The Civil Rights bills didn’t get passed because of one protest. It took many over many years.
So when a person says we need to just vote harder, they’re missing a great deal. Yes, vote. And also protest in as many ways possible, repeated for as long as it takes.
The debit limit bill passed the Senate 63-36. That drama is over for a couple years. By then let’s hope we can elect enough same people they can eliminate this threat – though there was a chance in 2021 and they didn’t take it.
Joan McCarter of Kos wrote about the good, the bad, and the ugly of the bill to raise the debt limit.
The good:
It diluted the power of the Freedom Caucus. McCarthy owes them nothing.

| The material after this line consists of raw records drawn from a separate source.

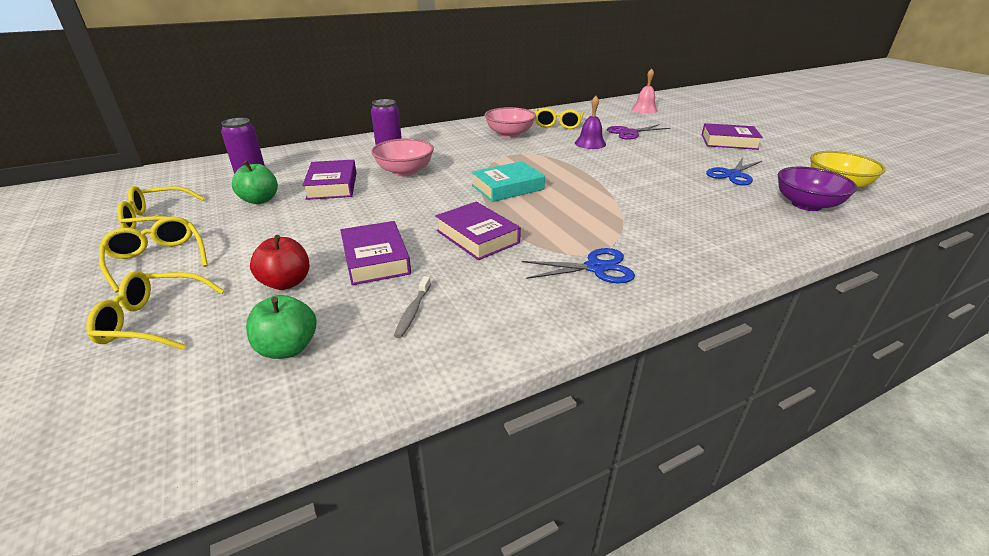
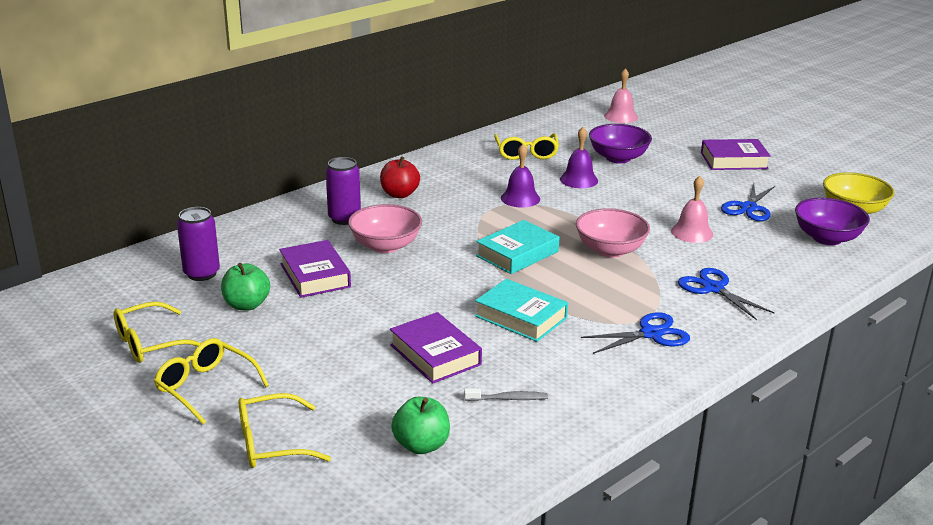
camera: 15 degrees left, 5 degrees down
red apple [250,235,309,290] -> red apple moved to [380,156,420,198]
grey toothbrush [394,276,431,338] -> grey toothbrush turned 90 degrees counterclockwise [464,388,548,401]
purple book [435,202,521,260] -> turquoise book [475,279,568,342]
pink bowl [485,107,536,138] -> pink bowl moved to [576,208,650,258]
purple scissors [607,124,670,140] -> purple bowl [589,124,652,163]
none -> purple bell [501,144,540,208]
none -> pink bell [671,176,713,243]
none -> blue scissors [678,268,775,320]

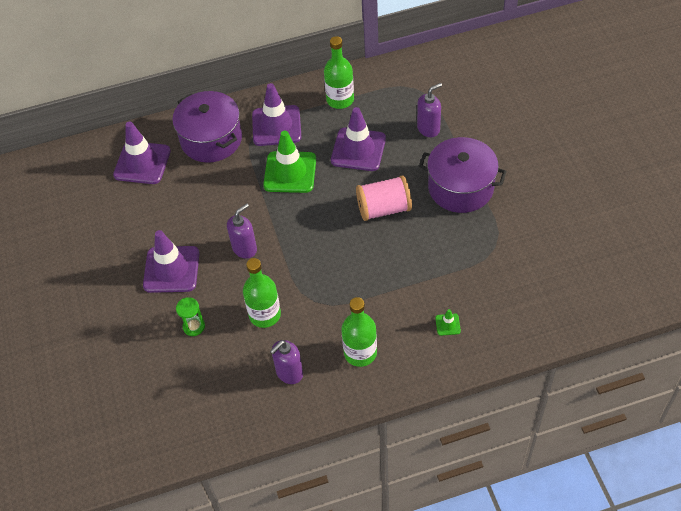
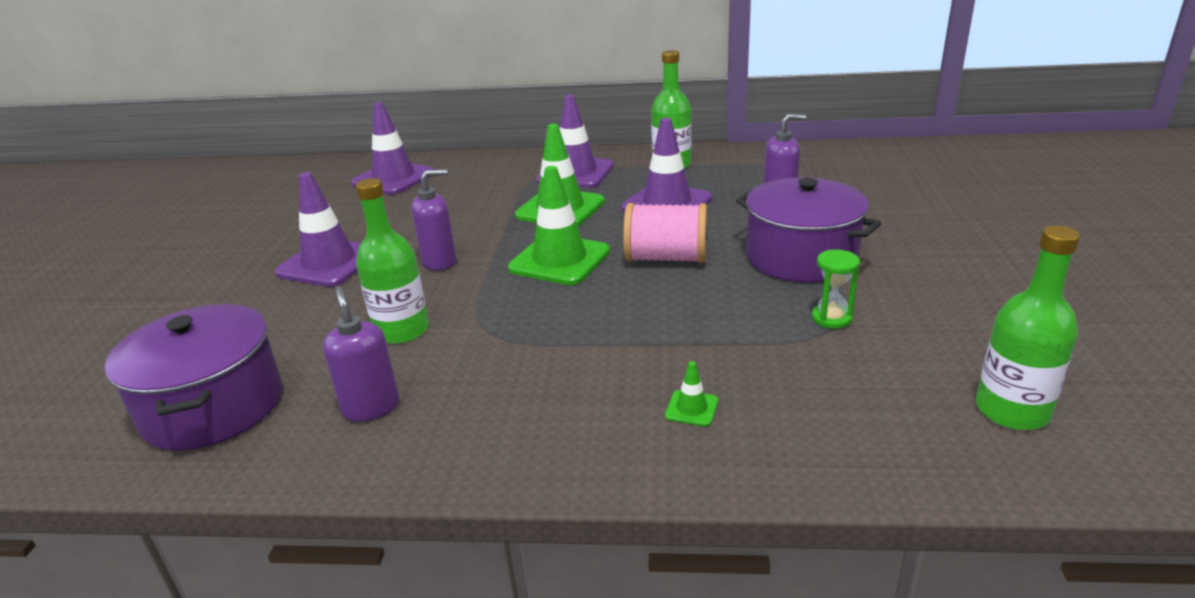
camera: 20 degrees right, 25 degrees down
purple pot [172,91,242,163] -> purple pot moved to [105,304,282,450]
green hourglass [176,297,205,336] -> green hourglass moved to [812,250,860,329]
purple soap dispenser [270,340,303,384] -> purple soap dispenser turned 90 degrees clockwise [323,286,399,421]
green bottle [341,297,377,367] -> green bottle moved to [976,226,1080,430]
none -> green traffic cone [508,166,610,285]

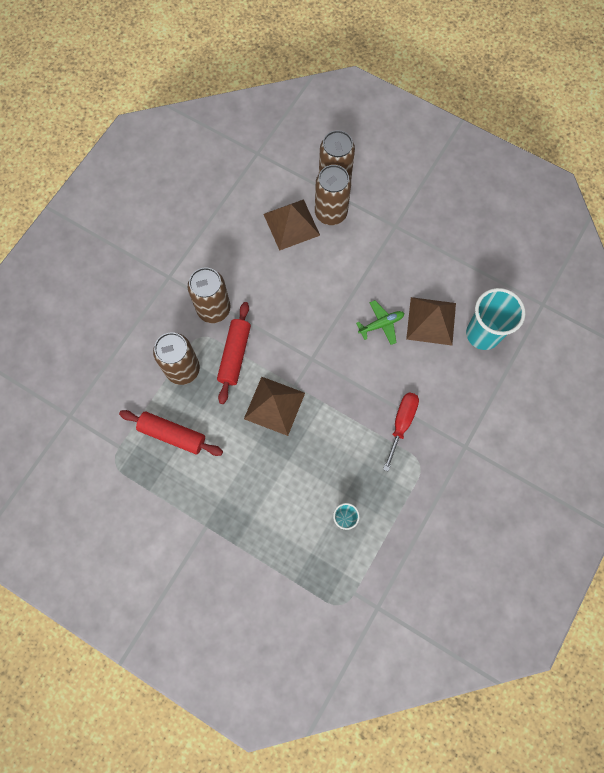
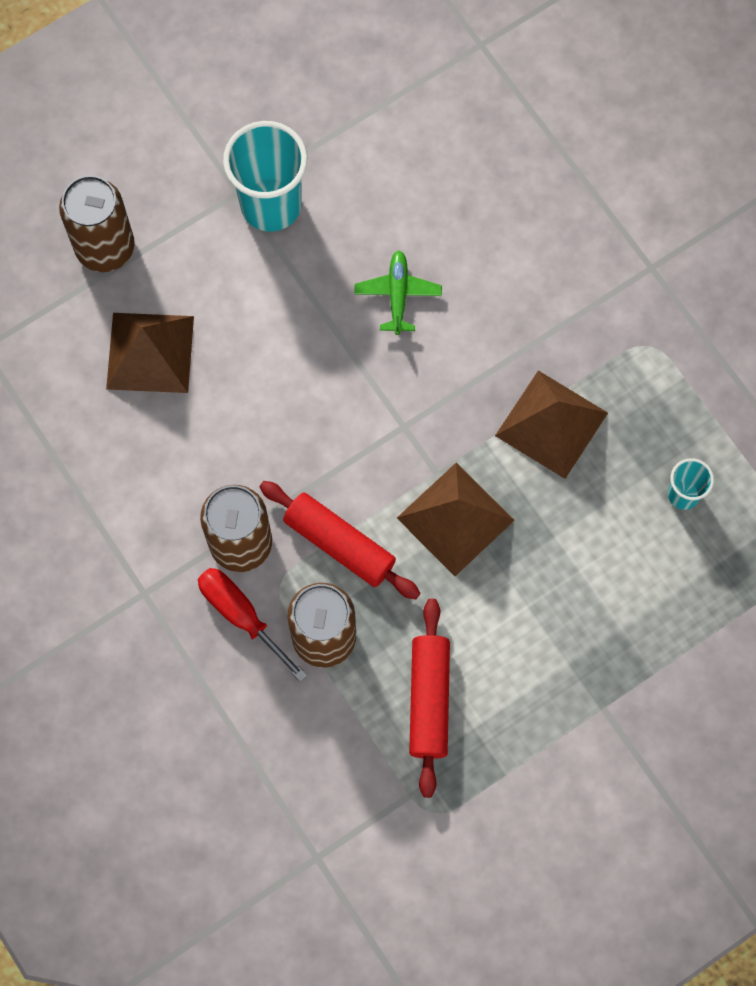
camera: 65 degrees left, 0 degrees up
red rolling pin [119,410,223,456] -> red rolling pin turned 45 degrees counterclockwise [409,599,450,798]
brown can [315,165,351,225] -> none
red screwdriver [383,392,419,471] -> red screwdriver moved to [198,568,307,681]
brown pyramid [406,297,456,346] -> brown pyramid moved to [495,370,608,479]
turquoise cup [466,288,525,350] -> turquoise cup moved to [223,121,308,232]

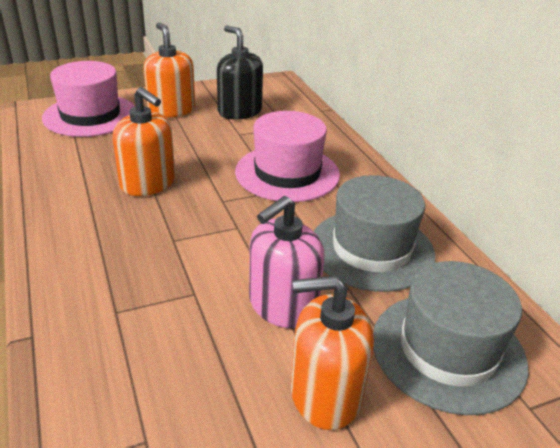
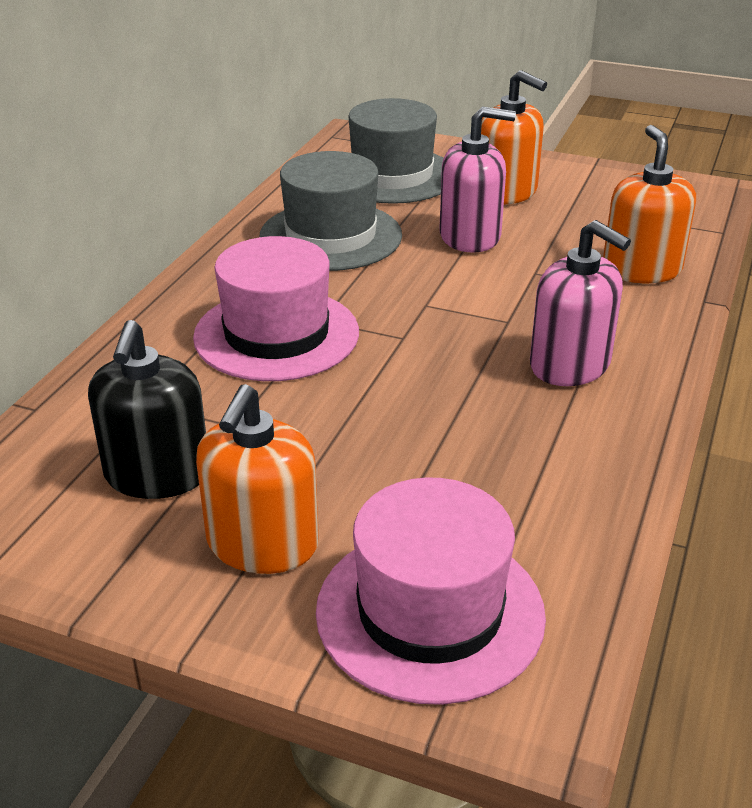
camera: 135 degrees left, 0 degrees up
orange soap dispenser [113,87,175,196] -> orange soap dispenser moved to [603,125,696,283]
none -> pink soap dispenser [530,220,631,386]

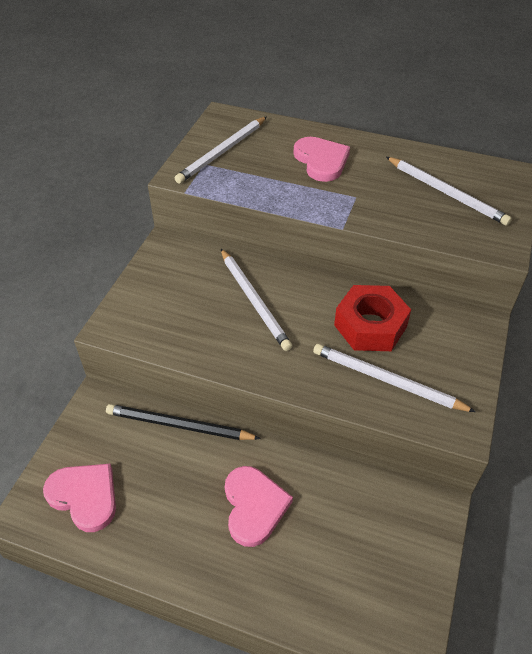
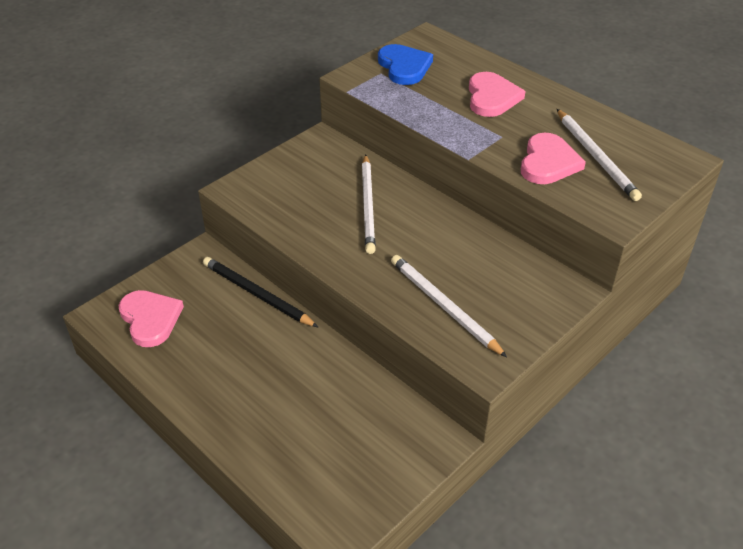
camera: 25 degrees right, 5 degrees down
white pencil [175,116,267,184] -> blue heart [378,44,433,85]
pink heart [225,466,293,547] -> pink heart moved to [521,133,586,184]
red nut [334,285,411,351] -> none

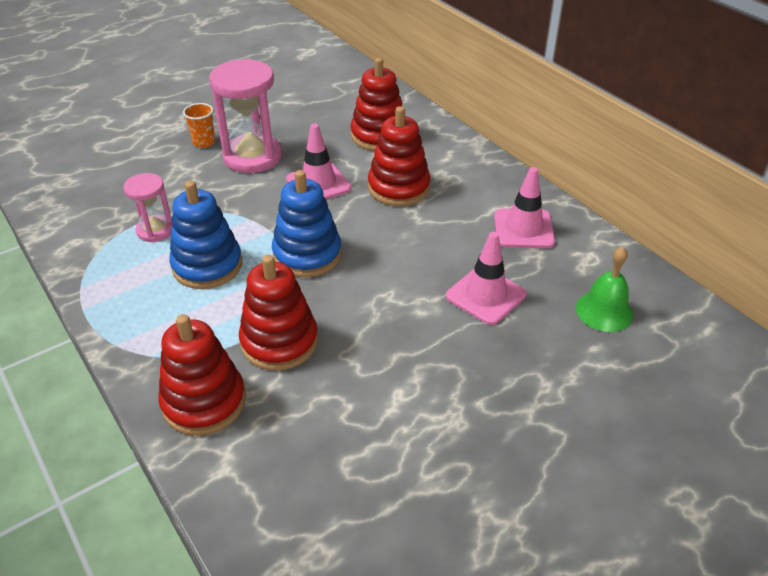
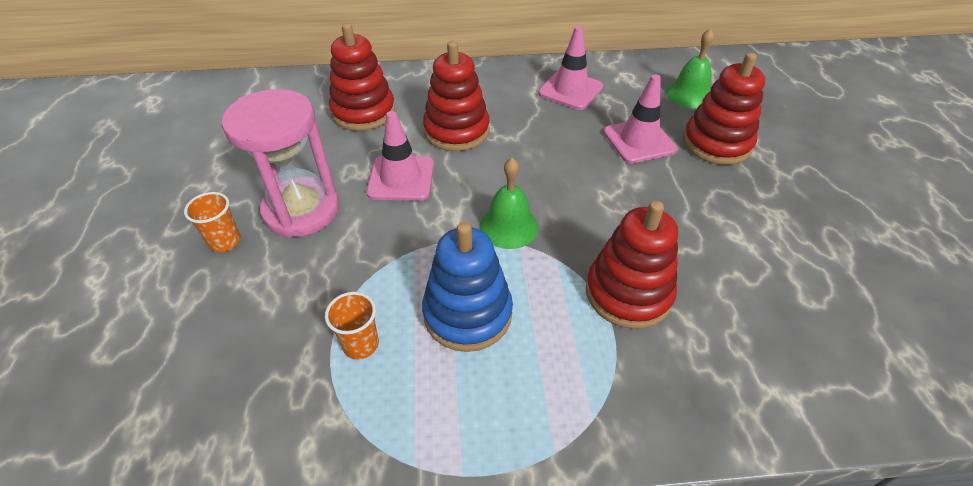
camera: 60 degrees left, 5 degrees up
pink hourglass [123,173,172,242] -> orange cup [325,292,379,359]
red stacking toy [158,314,246,436] -> red stacking toy moved to [683,53,765,165]
blue stacking toy [272,170,342,277] -> green bell [479,158,538,249]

McCarthy does owe Hakeem Jeffries and the Democrats for getting the bill over the finish line.
The bad:
Even though loud voices proclaimed hostage taking is not regular order, it now is. The debt limit will be reached on January 1, 2025, which means it isn’t in play for the election, but the lame duck Congress will have to do something – unless Biden is able to challenge the constitutionality of the law before then.
Some destructive Republican talking points were given fresh wind. These are that work requirements for food benefits are good, the IRS is the enemy, and the deficit is more important than policy and can be addressed only through cuts.
The ugly:
Sen. Joe Manchin’s pet project of an oil pipeline from West Virginia to the Virginia coast was included with provisions preventing court challenges and over the objections of Virginia members of Congress. It was included at a time when nobody nowhere should be building oil infrastructure.